» Provided material
======

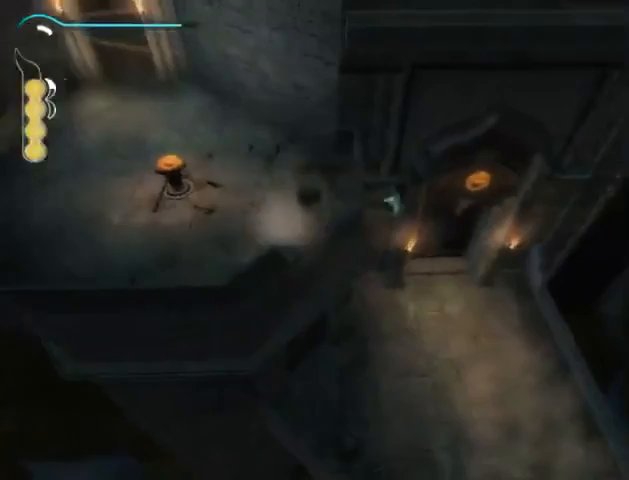
{"buttons": [], "left_stick": "up-right", "right_stick": "center", "events": []}
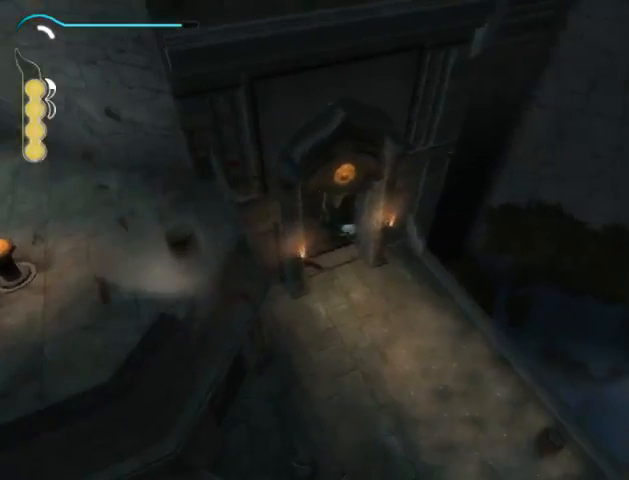
{"buttons": [], "left_stick": "up", "right_stick": "center", "events": [[433, "left_stick", "up"]]}
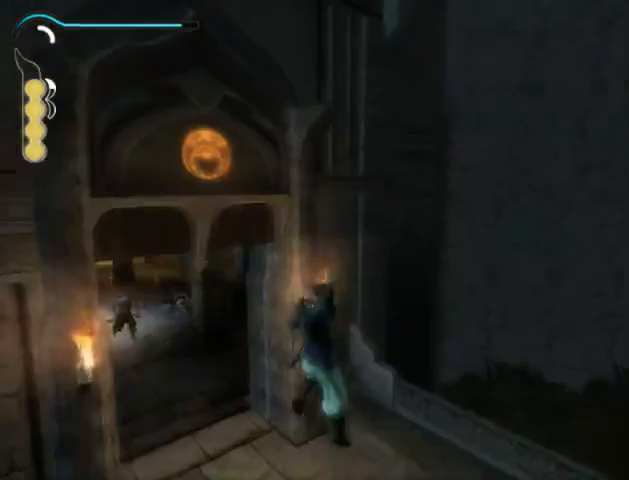
{"buttons": [], "left_stick": "up-left", "right_stick": "center", "events": [[433, "left_stick", "up-left"]]}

======

» Directions
Please copy the data above character for character, skipping any pictures.

» Answer to this exercise
{"buttons": [], "left_stick": "up-right", "right_stick": "center", "events": []}
{"buttons": [], "left_stick": "up", "right_stick": "center", "events": [[433, "left_stick", "up"]]}
{"buttons": [], "left_stick": "up-left", "right_stick": "center", "events": [[433, "left_stick", "up-left"]]}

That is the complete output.